I don't think we need to output ints in binary like we do with double precision numbers, because there are no precision issues. However, if we want to do this then we should at least match the sizes. If we want to maintain compatibility then we should change the integer value in the union to a 64-bit integer. The other option is to change the union to 32 bits and pair it with a 4-byte character array. We would need another union for ulong values like step. I can create the patch once we agree on how we should fix this.

LSchwiebert avatar Nov 07 '20 02:11 LSchwiebert

@jpotoff, @LSchwiebert suggested a good way of handling integer outputs to a binary file, however, the function (htonl) only supports 32 bits integers. That means the checkpoint output will support step numbers up to 4,294,967,295 . Would that be okay? Will there be any case where someone would run the simulation longer than that?

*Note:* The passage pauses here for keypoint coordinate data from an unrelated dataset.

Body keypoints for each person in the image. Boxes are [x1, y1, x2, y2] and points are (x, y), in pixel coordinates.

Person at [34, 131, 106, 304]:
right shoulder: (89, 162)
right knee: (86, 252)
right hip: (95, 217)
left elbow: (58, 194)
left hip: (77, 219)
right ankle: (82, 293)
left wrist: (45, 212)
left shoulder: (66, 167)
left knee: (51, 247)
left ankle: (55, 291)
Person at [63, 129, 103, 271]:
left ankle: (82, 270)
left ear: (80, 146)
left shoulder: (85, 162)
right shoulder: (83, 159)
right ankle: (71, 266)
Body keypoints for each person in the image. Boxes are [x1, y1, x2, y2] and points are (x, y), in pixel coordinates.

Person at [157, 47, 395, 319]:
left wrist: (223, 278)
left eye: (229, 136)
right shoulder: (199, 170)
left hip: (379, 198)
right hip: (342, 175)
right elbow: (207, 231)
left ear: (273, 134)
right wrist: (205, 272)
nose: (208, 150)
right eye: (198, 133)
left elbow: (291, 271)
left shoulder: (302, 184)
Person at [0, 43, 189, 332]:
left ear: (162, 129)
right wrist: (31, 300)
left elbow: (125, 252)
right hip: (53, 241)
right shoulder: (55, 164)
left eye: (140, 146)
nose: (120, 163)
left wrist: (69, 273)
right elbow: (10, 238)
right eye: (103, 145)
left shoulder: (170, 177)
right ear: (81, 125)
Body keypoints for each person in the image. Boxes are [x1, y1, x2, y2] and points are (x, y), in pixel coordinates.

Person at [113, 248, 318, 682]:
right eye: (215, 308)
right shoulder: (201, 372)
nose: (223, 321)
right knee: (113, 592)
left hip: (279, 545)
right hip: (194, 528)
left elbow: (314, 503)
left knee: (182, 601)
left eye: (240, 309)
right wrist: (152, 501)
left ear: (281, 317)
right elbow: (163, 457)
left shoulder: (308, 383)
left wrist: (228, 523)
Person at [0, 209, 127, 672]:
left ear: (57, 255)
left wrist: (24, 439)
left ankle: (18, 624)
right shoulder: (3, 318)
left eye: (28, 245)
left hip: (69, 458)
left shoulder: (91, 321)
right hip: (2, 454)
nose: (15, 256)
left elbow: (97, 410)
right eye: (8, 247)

GOMC-WSU avatar Nov 12 '20 21:11 GOMC-WSU

In the interests of documenting the ideas that Younes and I developed while discussing how to resolve this, here are the details. We are proposing to update the checkpoint format to output multi-byte integers using the same technique that the TCP/IP protocols output multi-byte integers, using functions such as htonl to output the integers in a standard network byte order. When these integers are read in from a checkpoint file, the opposite function of ntohl is used to convert from network to host byte order. In this way, checkpoint files will be portable across platforms and processors.

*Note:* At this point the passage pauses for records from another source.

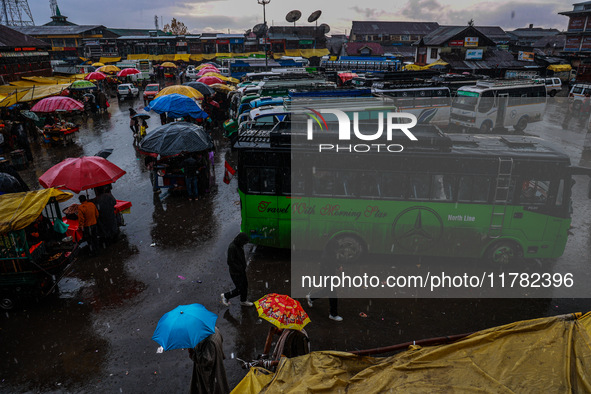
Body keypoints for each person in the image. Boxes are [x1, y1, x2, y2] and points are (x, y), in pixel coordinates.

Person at [306, 240, 343, 322]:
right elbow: (329, 265)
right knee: (333, 295)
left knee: (327, 291)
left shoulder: (329, 252)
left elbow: (333, 261)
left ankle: (311, 298)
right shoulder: (326, 256)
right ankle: (333, 314)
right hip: (327, 277)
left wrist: (337, 266)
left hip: (328, 276)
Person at [188, 327, 229, 394]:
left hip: (209, 374)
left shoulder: (208, 341)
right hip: (217, 363)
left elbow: (206, 360)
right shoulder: (215, 330)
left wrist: (192, 353)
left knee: (211, 389)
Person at [221, 233, 254, 307]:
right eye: (244, 242)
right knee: (240, 289)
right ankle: (226, 296)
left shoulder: (239, 245)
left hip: (241, 271)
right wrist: (239, 268)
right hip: (236, 273)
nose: (244, 244)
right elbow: (230, 262)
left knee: (245, 286)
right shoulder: (232, 247)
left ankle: (243, 301)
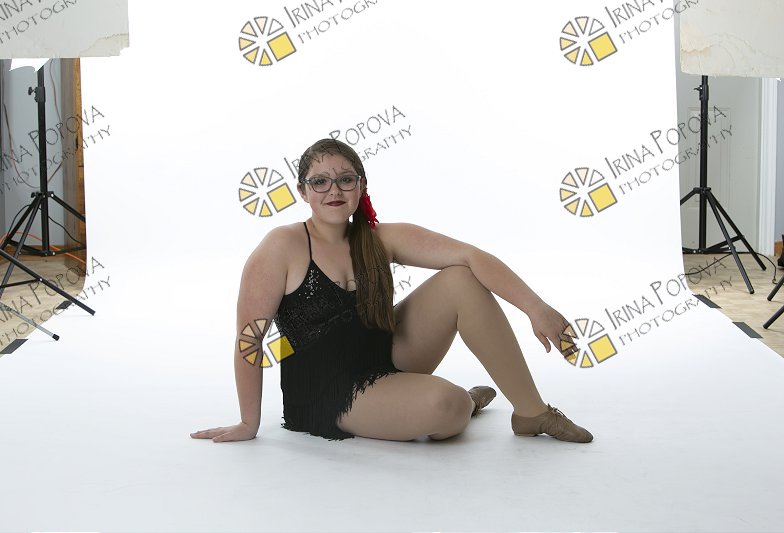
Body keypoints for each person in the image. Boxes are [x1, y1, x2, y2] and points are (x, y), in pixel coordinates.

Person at [191, 139, 593, 444]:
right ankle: (466, 402)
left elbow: (471, 256)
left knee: (461, 278)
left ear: (361, 185)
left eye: (346, 179)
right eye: (320, 181)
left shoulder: (381, 238)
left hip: (384, 357)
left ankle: (531, 412)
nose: (334, 190)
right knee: (449, 405)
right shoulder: (282, 246)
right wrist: (248, 422)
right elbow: (249, 339)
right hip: (329, 391)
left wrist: (535, 307)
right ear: (303, 191)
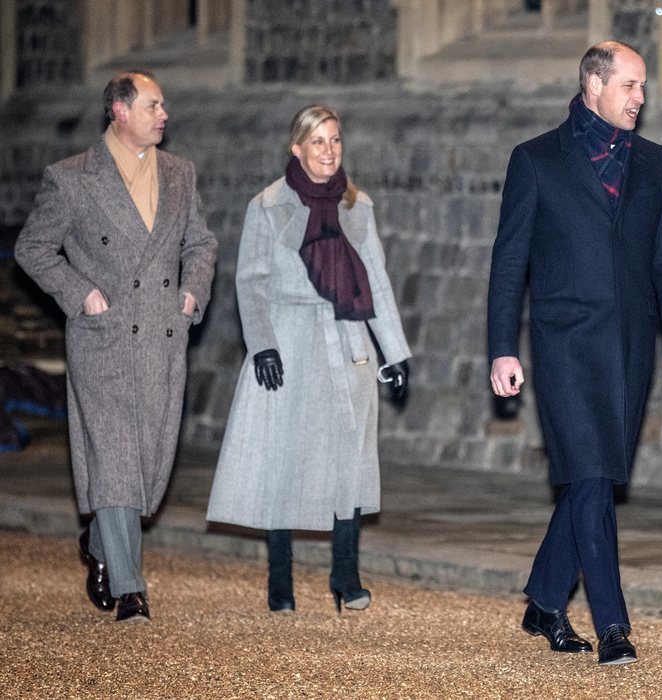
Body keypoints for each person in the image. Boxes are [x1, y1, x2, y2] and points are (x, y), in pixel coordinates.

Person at [487, 41, 662, 666]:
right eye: (630, 85)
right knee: (590, 478)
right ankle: (613, 626)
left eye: (642, 87)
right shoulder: (534, 160)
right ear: (593, 86)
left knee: (593, 479)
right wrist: (502, 348)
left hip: (632, 347)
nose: (641, 97)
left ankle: (546, 599)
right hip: (564, 347)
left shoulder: (654, 163)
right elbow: (508, 265)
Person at [15, 70, 218, 622]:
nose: (164, 114)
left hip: (162, 335)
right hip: (103, 341)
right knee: (116, 460)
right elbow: (33, 248)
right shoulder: (72, 178)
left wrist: (191, 294)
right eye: (154, 105)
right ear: (120, 111)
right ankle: (131, 588)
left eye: (164, 106)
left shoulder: (180, 174)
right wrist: (81, 294)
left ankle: (100, 542)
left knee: (148, 465)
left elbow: (201, 243)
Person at [206, 104, 410, 614]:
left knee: (351, 457)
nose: (329, 151)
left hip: (347, 342)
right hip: (289, 340)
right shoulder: (268, 205)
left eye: (336, 140)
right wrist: (263, 345)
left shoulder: (357, 206)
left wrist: (396, 353)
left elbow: (378, 283)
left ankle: (346, 573)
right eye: (318, 141)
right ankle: (281, 580)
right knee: (284, 458)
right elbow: (250, 282)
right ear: (297, 148)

In order to load checkpoint files generated with the existing format as well as the new format, we will output an encoded version number at the beginning of the checkpoint file, such as $2.71$ or @2.71@ or $version 2.71 and test this first byte. This not only allows the code to distinguish older checkpoint files from the ones using this new format, but it also offers a forward path for any future changes. So, any future changes to the checkpoint format could be accommodated by changing this version number to the latest version number and loading the data in this new format based on the version number value.

The easiest way to support both formats seems to be to write member functions in the current CheckpointSetup class with an additional parameter, the version number. Then we have both with no overloading and based on reading the first byte, call one set of functions or the other. (The CheckpointOutput class can be changed to the new format without saving the old format.)

LSchwiebert avatar Nov 13 '20 00:11 LSchwiebert